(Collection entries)
====

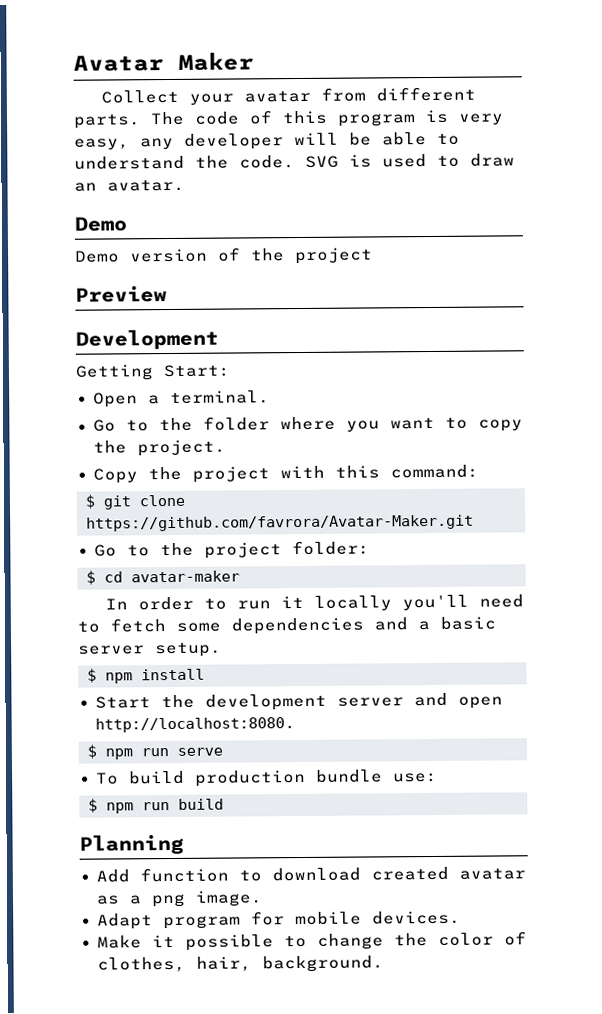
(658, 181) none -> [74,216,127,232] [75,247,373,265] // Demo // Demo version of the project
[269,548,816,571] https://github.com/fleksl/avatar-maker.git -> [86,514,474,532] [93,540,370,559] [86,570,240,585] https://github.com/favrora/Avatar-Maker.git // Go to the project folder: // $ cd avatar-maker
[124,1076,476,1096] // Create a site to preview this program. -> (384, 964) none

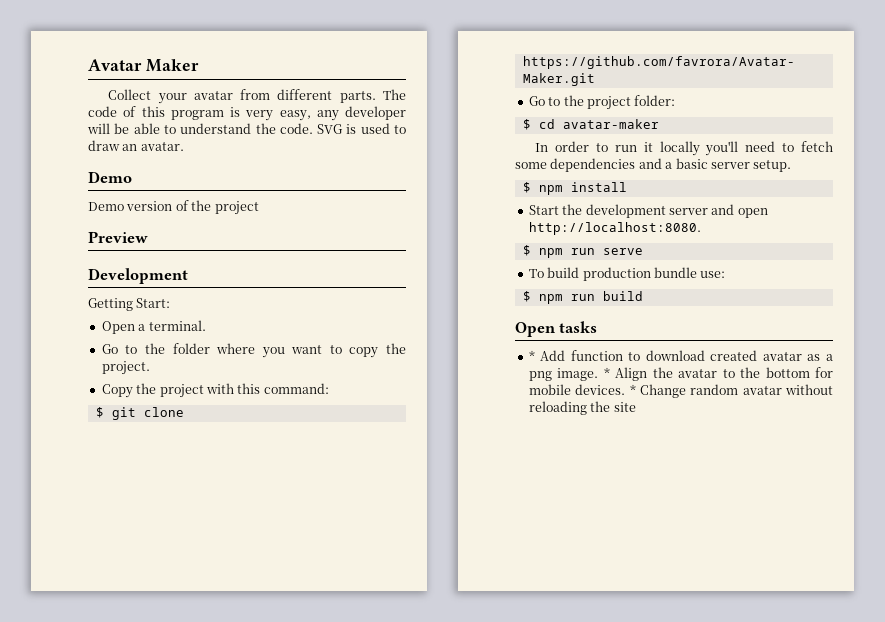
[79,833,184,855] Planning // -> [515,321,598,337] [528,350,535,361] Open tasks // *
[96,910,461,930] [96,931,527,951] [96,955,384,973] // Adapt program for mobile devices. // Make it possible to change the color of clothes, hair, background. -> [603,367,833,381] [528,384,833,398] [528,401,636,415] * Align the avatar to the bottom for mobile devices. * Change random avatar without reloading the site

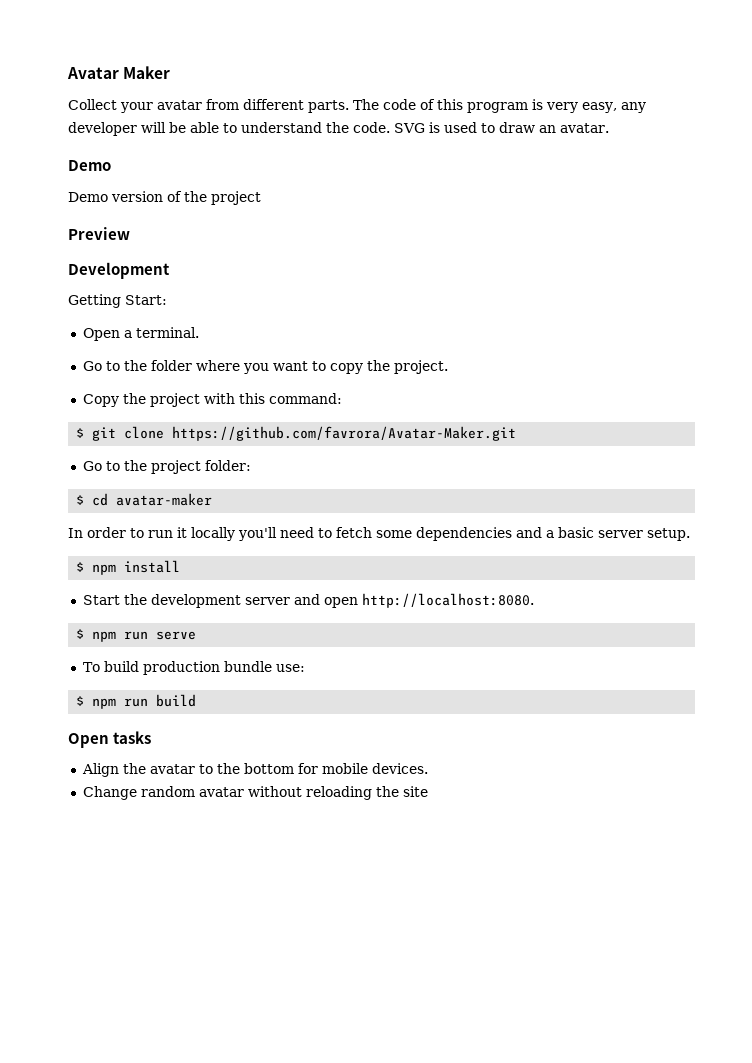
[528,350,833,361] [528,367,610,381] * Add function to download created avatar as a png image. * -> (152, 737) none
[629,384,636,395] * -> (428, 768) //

====

→ **EXERCISE GOAL**: This task calls for an exact copy of the data above, without pictures.

→ **SOLUTION**:
(658, 181) none -> [74,216,127,232] [75,247,373,265] // Demo // Demo version of the project
[269,548,816,571] https://github.com/fleksl/avatar-maker.git -> [86,514,474,532] [93,540,370,559] [86,570,240,585] https://github.com/favrora/Avatar-Maker.git // Go to the project folder: // $ cd avatar-maker
[124,1076,476,1096] // Create a site to preview this program. -> (384, 964) none

[79,833,184,855] Planning // -> [515,321,598,337] [528,350,535,361] Open tasks // *
[96,910,461,930] [96,931,527,951] [96,955,384,973] // Adapt program for mobile devices. // Make it possible to change the color of clothes, hair, background. -> [603,367,833,381] [528,384,833,398] [528,401,636,415] * Align the avatar to the bottom for mobile devices. * Change random avatar without reloading the site

[528,350,833,361] [528,367,610,381] * Add function to download created avatar as a png image. * -> (152, 737) none
[629,384,636,395] * -> (428, 768) //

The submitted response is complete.